Penyerbuan kedua dilakukan pada bulan Januari 1629 dengan pasukan sekitar 20.000 orang yang dipimpin oleh Tumenggung Singaranu, Kiai Dipati Juminah, dan Dipati Purbaya. Pasukan Mataram kembali mengepung Batavia dari darat dengan lebih teratur dan disiplin. Mereka juga dibantu oleh pasukan Banten yang dipimpin oleh Dipati Ukur dan pasukan Cirebon yang dipimpin oleh Pangeran Martawijaya. Namun, penyerbuan ini juga gagal karena VOC berhasil mempertahankan bentengnya dengan gigih dan mendapat bantuan dari kapal-kapal perang Belanda. Selain itu, pasukan Mataram juga menderita akibat wabah penyakit yang menyebar di perkemahan mereka. Akhirnya, pasukan Mataram mundur pada bulan Oktober 1629.
Dampak Konflik
Konflik antara Sultan Agung dan J.P. Coen memiliki dampak yang besar bagi sejarah Indonesia. Dari segi politik, konflik ini menunjukkan bahwa Mataram adalah kerajaan pribumi terkuat yang mampu menantang VOC, meskipun tidak berhasil mengalahkannya. Konflik ini juga menandai awal dari perlawanan rakyat Indonesia terhadap penjajahan VOC dan Belanda yang berlangsung hingga abad ke-20.

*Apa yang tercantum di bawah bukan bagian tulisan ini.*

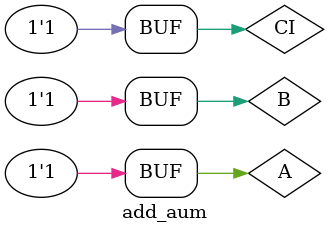
<source format=v>
`timescale 1ns / 1ps


module add_aum;
reg A,B,CI;
wire F,CO;
Full_Adder Test(F,CO,A,B,CI);
initial
begin
A=0;B=0;CI=0;
#100;
A=0;B=0;CI=1;
#100;
A=0;B=1;CI=0;
#100;
A=0;B=1;CI=1;
#100;
A=1;B=0;CI=0;
#100;
A=1;B=0;CI=1;
#100;
A=1;B=1;CI=0;
#100;
A=1;B=1;CI=1;
#100;
end
endmodule

</source>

Dari segi ekonomi, konflik ini mengakibatkan kerugian besar bagi kedua belah pihak. Mataram kehilangan banyak sumber daya manusia dan material dalam penyerbuan ke Batavia. VOC juga mengalami kerugian akibat terganggunya perdagangan dan produksi rempah-rempah di Jawa. Konflik ini juga mempengaruhi hubungan dagang antara VOC dan kerajaan-kerajaan lain di Nusantara, seperti Banten, Cirebon, Makassar, dan Maluku.
Dari segi budaya, konflik ini menimbulkan perbedaan pandangan antara Sultan Agung dan J.P. Coen tentang Nusantara. Sultan Agung melihat Nusantara sebagai tanah air yang harus dipersatukan dan dibebaskan dari campur tangan asing. J.P. Coen melihat Nusantara sebagai sumber kekayaan yang harus dikuasai dan dieksploitasi oleh VOC. Pandangan-pandangan ini terus berpengaruh hingga masa kemerdekaan Indonesia.
Sumber Referensi :
Bing.com – Sultan Agung.
Informa – Sultan Agung Lampung.
Wikipedia bahasa Indonesia – Sultan Agung dari Mataram.
Kompas.com – “Biografi Sultan Agung, Penguasa Mataram yang Tangkas dan Cerdas.” https://www.kompas.com/skola/read/2021/02/26/142305969/biografi-sultan-agung-penguasa-mataram-yang-tangkas-dan-cerdas.
detikcom – “Biografi Sultan Agung, Penguasa Mataram dan Masa Pemerintahannya.” https://www.detik.com/jateng/berita/d-6739987/biografi-sultan-agung-penguasa-mataram-dan-masa-pemerintahannya.
Wikipedia bahasa Indonesia – Jan Pieterszoon Coen.
Kompas.com – “Mengapa JP Coen Dianggap Peletak Dasar Penjajahan VOC di Indonesia?” https://www.kompas.com/stori/read/2021/08/20/150000479/mengapa-jp-coen-dianggap-peletak-dasar-penjajahan-voc-di-indonesia.
Wikipedia – Jan Pieterszoon Coen.
KASKUS – J.P Coen.
Donisaurus – VOC pada masa J.P Coen.
Wikipedia bahasa Indonesia – Penyerbuan ke Batavia.
Bing.com – Perang antara Mataram dan VOC.